▶ _Try it_: All of these records need to be duplicated exactly.

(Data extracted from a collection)
[Start of section]
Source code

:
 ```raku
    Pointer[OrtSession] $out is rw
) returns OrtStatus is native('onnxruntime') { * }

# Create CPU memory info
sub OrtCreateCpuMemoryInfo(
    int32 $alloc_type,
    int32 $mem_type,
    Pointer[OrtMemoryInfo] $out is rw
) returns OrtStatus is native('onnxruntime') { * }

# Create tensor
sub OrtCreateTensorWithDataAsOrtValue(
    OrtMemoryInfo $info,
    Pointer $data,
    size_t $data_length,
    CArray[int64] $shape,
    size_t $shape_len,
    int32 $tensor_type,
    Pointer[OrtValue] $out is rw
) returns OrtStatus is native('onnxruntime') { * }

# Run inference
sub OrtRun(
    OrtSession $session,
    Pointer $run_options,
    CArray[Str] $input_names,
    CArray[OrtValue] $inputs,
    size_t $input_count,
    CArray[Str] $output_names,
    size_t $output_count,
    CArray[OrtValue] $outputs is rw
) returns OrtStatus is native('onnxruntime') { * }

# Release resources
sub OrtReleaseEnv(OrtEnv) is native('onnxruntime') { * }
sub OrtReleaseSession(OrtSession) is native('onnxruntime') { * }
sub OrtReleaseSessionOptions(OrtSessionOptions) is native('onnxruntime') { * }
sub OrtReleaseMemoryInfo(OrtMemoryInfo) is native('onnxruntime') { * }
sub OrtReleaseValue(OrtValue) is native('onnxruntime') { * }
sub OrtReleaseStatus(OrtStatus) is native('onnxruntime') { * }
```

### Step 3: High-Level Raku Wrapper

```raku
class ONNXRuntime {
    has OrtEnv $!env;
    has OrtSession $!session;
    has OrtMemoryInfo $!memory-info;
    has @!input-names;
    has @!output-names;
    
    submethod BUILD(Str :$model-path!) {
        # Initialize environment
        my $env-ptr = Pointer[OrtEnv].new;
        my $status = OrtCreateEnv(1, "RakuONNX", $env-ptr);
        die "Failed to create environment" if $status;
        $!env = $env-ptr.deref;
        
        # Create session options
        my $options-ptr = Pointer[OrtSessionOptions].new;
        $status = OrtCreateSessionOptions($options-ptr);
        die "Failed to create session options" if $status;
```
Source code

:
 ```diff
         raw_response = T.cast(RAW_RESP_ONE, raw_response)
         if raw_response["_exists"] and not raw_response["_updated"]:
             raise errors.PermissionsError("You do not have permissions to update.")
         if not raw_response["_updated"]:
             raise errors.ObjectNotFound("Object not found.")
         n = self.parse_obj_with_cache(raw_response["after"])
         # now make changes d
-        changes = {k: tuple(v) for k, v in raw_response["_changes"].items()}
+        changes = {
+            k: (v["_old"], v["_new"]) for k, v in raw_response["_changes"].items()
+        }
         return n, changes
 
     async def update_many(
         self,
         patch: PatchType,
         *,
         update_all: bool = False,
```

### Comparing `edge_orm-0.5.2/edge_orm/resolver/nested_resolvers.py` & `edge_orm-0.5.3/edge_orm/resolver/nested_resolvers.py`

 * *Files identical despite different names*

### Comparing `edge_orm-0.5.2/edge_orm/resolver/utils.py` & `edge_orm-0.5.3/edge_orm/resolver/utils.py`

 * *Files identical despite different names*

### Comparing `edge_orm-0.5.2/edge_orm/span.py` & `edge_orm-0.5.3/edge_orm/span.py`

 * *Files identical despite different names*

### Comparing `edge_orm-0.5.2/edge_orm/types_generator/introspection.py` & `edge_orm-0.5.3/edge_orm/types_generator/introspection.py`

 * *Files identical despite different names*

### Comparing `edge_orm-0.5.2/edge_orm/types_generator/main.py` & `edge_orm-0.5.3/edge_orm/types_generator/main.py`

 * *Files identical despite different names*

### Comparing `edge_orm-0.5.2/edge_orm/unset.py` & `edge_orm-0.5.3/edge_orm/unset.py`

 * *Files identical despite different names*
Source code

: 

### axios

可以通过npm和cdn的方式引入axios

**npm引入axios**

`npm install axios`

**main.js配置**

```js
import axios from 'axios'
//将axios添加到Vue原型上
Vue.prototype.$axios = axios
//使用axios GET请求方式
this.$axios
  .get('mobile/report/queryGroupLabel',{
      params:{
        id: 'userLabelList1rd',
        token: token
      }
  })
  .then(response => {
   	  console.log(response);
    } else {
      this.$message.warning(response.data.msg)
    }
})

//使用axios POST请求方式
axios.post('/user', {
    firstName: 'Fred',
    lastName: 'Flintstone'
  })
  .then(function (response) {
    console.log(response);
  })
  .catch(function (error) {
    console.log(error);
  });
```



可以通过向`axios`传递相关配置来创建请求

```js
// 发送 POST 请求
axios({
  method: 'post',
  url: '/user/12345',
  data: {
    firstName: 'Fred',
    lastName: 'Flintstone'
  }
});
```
[End of section]
▶ _Response to the exercise_:
Source code

:
 ```raku
    Pointer[OrtSession] $out is rw
) returns OrtStatus is native('onnxruntime') { * }

# Create CPU memory info
sub OrtCreateCpuMemoryInfo(
    int32 $alloc_type,
    int32 $mem_type,
    Pointer[OrtMemoryInfo] $out is rw
) returns OrtStatus is native('onnxruntime') { * }

# Create tensor
sub OrtCreateTensorWithDataAsOrtValue(
    OrtMemoryInfo $info,
    Pointer $data,
    size_t $data_length,
    CArray[int64] $shape,
    size_t $shape_len,
    int32 $tensor_type,
    Pointer[OrtValue] $out is rw
) returns OrtStatus is native('onnxruntime') { * }

# Run inference
sub OrtRun(
    OrtSession $session,
    Pointer $run_options,
    CArray[Str] $input_names,
    CArray[OrtValue] $inputs,
    size_t $input_count,
    CArray[Str] $output_names,
    size_t $output_count,
    CArray[OrtValue] $outputs is rw
) returns OrtStatus is native('onnxruntime') { * }

# Release resources
sub OrtReleaseEnv(OrtEnv) is native('onnxruntime') { * }
sub OrtReleaseSession(OrtSession) is native('onnxruntime') { * }
sub OrtReleaseSessionOptions(OrtSessionOptions) is native('onnxruntime') { * }
sub OrtReleaseMemoryInfo(OrtMemoryInfo) is native('onnxruntime') { * }
sub OrtReleaseValue(OrtValue) is native('onnxruntime') { * }
sub OrtReleaseStatus(OrtStatus) is native('onnxruntime') { * }
```

### Step 3: High-Level Raku Wrapper

```raku
class ONNXRuntime {
    has OrtEnv $!env;
    has OrtSession $!session;
    has OrtMemoryInfo $!memory-info;
    has @!input-names;
    has @!output-names;
    
    submethod BUILD(Str :$model-path!) {
        # Initialize environment
        my $env-ptr = Pointer[OrtEnv].new;
        my $status = OrtCreateEnv(1, "RakuONNX", $env-ptr);
        die "Failed to create environment" if $status;
        $!env = $env-ptr.deref;
        
        # Create session options
        my $options-ptr = Pointer[OrtSessionOptions].new;
        $status = OrtCreateSessionOptions($options-ptr);
        die "Failed to create session options" if $status;
```
Source code

:
 ```diff
         raw_response = T.cast(RAW_RESP_ONE, raw_response)
         if raw_response["_exists"] and not raw_response["_updated"]:
             raise errors.PermissionsError("You do not have permissions to update.")
         if not raw_response["_updated"]:
             raise errors.ObjectNotFound("Object not found.")
         n = self.parse_obj_with_cache(raw_response["after"])
         # now make changes d
-        changes = {k: tuple(v) for k, v in raw_response["_changes"].items()}
+        changes = {
+            k: (v["_old"], v["_new"]) for k, v in raw_response["_changes"].items()
+        }
         return n, changes
 
     async def update_many(
         self,
         patch: PatchType,
         *,
         update_all: bool = False,
```

### Comparing `edge_orm-0.5.2/edge_orm/resolver/nested_resolvers.py` & `edge_orm-0.5.3/edge_orm/resolver/nested_resolvers.py`

 * *Files identical despite different names*

### Comparing `edge_orm-0.5.2/edge_orm/resolver/utils.py` & `edge_orm-0.5.3/edge_orm/resolver/utils.py`

 * *Files identical despite different names*

### Comparing `edge_orm-0.5.2/edge_orm/span.py` & `edge_orm-0.5.3/edge_orm/span.py`

 * *Files identical despite different names*

### Comparing `edge_orm-0.5.2/edge_orm/types_generator/introspection.py` & `edge_orm-0.5.3/edge_orm/types_generator/introspection.py`

 * *Files identical despite different names*

### Comparing `edge_orm-0.5.2/edge_orm/types_generator/main.py` & `edge_orm-0.5.3/edge_orm/types_generator/main.py`

 * *Files identical despite different names*

### Comparing `edge_orm-0.5.2/edge_orm/unset.py` & `edge_orm-0.5.3/edge_orm/unset.py`

 * *Files identical despite different names*
Source code

: 

### axios

可以通过npm和cdn的方式引入axios

**npm引入axios**

`npm install axios`

**main.js配置**

```js
import axios from 'axios'
//将axios添加到Vue原型上
Vue.prototype.$axios = axios
//使用axios GET请求方式
this.$axios
  .get('mobile/report/queryGroupLabel',{
      params:{
        id: 'userLabelList1rd',
        token: token
      }
  })
  .then(response => {
   	  console.log(response);
    } else {
      this.$message.warning(response.data.msg)
    }
})

//使用axios POST请求方式
axios.post('/user', {
    firstName: 'Fred',
    lastName: 'Flintstone'
  })
  .then(function (response) {
    console.log(response);
  })
  .catch(function (error) {
    console.log(error);
  });
```



可以通过向`axios`传递相关配置来创建请求

```js
// 发送 POST 请求
axios({
  method: 'post',
  url: '/user/12345',
  data: {
    firstName: 'Fred',
    lastName: 'Flintstone'
  }
});
```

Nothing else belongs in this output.